### Что сделать
(A) Перепишите дословно фрагмент отрывка о штурме Варшавы: всё от «К 22 часам поляки» вниз до «войск из города.» включительно.
(B) Ответьте на вопросы по отрывку о штурме Варшавы:
(i) Сколько орудий русские установили на позициях, оставленных поляками к 22 часам?
(ii) Какой срок на вывод войск из города оговорил Малаховский?
(iii) Какой корпус первым вступил в Варшаву ранним утром 27 августа (8 сентября)?
(C) Согласуются ли с отрывком о штурме Варшавы следующие утверждения? На каждое ответьте «да» или «нет» и приведите решающие слова отрывка.
(i) Иерусалимскую заставу взяли после того, как гренадерам на помощь подошли егеря и финляндцы.
(ii) Акт о капитуляции был формально одобрен депутатами.
(iii) К 22 часам поляки оставили весь вал.

### Цитируемый отрывок
Другую заставу - Иерусалимскую - взяли после того, как на помощь гренадерам подошли егеря и финляндцы. Заварицкий так описывал эти события: «Две круглые башни прекрасной архитектуры образуют Ерузалимские ворота, к ним примыкают валы главного вала, толстые палисады, образующие полукруг, запирают вход в ворота, груды тел лежали у ворот сих, где столпились солдаты какого-то гренадерского полка, другие лезли на бруствер. Подходя к ним, мы встречены были батальонным огнем, с криком ура 4-й батальон наш бросился к воротам, за нами ободренные гренадеры, и ворота и за ними лежащая площадка были заняты, поляки поспешно отступили. К Ерузалимской заставе идет прекрасная тополевая аллея, простирающаяся до самых Лазенок через улицу Новый Свят. Вправо от сей аллеи толпились армейские полки совершенно смешавшись, было совершенно темно и одни пожары освещали всю эту картину, полковые командиры собирают свои полки, тут кричат вюртембержцы сюда, там Киевские сюда, карабинеры такого полка сюда, из общей шумной толпы построились довольно скоро по полкам, огонь не умолкал, польские биваки пылали; выстроившись полки пошли на позицию, кучи обезображенных трупов лежали кругом них».

К 22 часам поляки оставили все внешние укрепления и часть вала. Русские установили на этих позициях 85 орудий, после чего половина штурмующих была отпущена на отдых.

К этому же времени, после очередной поездки Прондзиньского от сейма к Михаилу Павловичу и обратно, переговоры о капитуляции, вроде бы, завершились. Правда, формально соответствующий акт так и не был одобрен депутатами, а Круковецкий сложил с себя полномочия главы правительства. Однако Малаховский, находившийся в курсе событий, фактически под свою ответственность признал капитуляцию, оговорив срок в 48 часов на вывод войск из города.

Поляки уже не имели сил для уличных боев, но еще существовала угроза, что при отступлении они взорвут мост через Вислу. Ранним утром 27 августа (8 сентября) Гвардейский корпус первым вступил в Варшаву, и, промаршировав через город, занял этот стратегически важный объект. Его уничтожение давало остаткам польской армии гипотетический шанс попытаться организовать новый очаг сопротивления на правобережье.

Из дневниковых записей Заварицкого: «Отыскав своих офицеров, мы поздравляли друг друга, из уст каждого о вчерашнем дне слышалось только: «ад, ад»… Сегодня в 5 часов утра мы через Ерузалимские ворота по прекрасной алле вошли в город. Немецкие семейства вышли к нам навстречу.

### Исходные данные
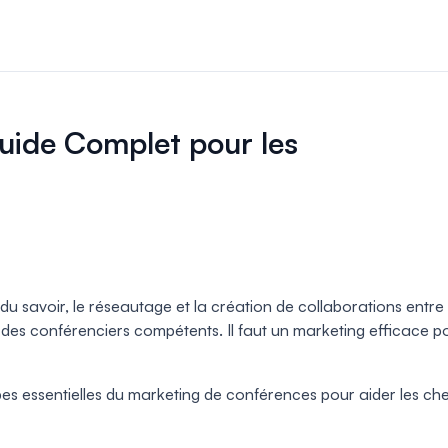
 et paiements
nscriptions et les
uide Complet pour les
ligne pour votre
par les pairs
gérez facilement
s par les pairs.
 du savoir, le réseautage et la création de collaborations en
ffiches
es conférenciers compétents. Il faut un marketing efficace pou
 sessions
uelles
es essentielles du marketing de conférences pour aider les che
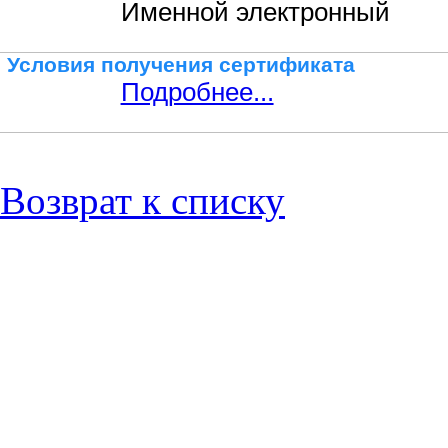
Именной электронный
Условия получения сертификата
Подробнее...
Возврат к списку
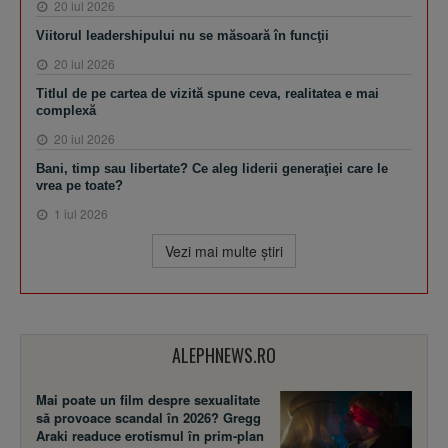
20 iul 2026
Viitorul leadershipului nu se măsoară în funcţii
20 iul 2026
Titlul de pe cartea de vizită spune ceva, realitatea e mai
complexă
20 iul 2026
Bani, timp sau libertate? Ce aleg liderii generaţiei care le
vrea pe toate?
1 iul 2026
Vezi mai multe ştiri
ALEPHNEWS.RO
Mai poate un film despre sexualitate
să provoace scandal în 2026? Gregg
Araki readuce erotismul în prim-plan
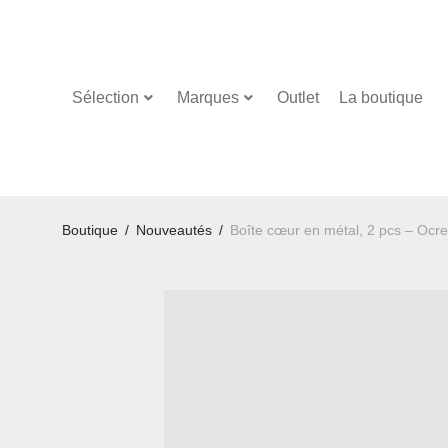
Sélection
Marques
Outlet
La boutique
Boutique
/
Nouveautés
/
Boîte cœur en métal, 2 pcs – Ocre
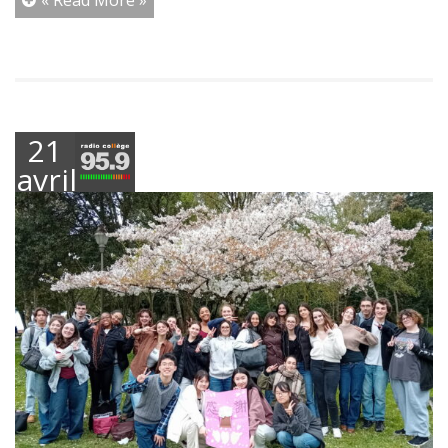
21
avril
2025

### Ответы по порядку
(A)
К 22 часам поляки оставили все внешние укрепления и часть вала. Русские установили на этих позициях 85 орудий, после чего половина штурмующих была отпущена на отдых.

К этому же времени, после очередной поездки Прондзиньского от сейма к Михаилу Павловичу и обратно, переговоры о капитуляции, вроде бы, завершились. Правда, формально соответствующий акт так и не был одобрен депутатами, а Круковецкий сложил с себя полномочия главы правительства. Однако Малаховский, находившийся в курсе событий, фактически под свою ответственность признал капитуляцию, оговорив срок в 48 часов на вывод войск из города.

(B)
(i) 85 орудий.
(ii) 48 часов.
(iii) Гвардейский корпус.

(C)
(i) Да: «Другую заставу - Иерусалимскую - взяли после того, как на помощь гренадерам подошли егеря и финляндцы».
(ii) Нет: «формально соответствующий акт так и не был одобрен депутатами».
(iii) Нет: «К 22 часам поляки оставили все внешние укрепления и часть вала».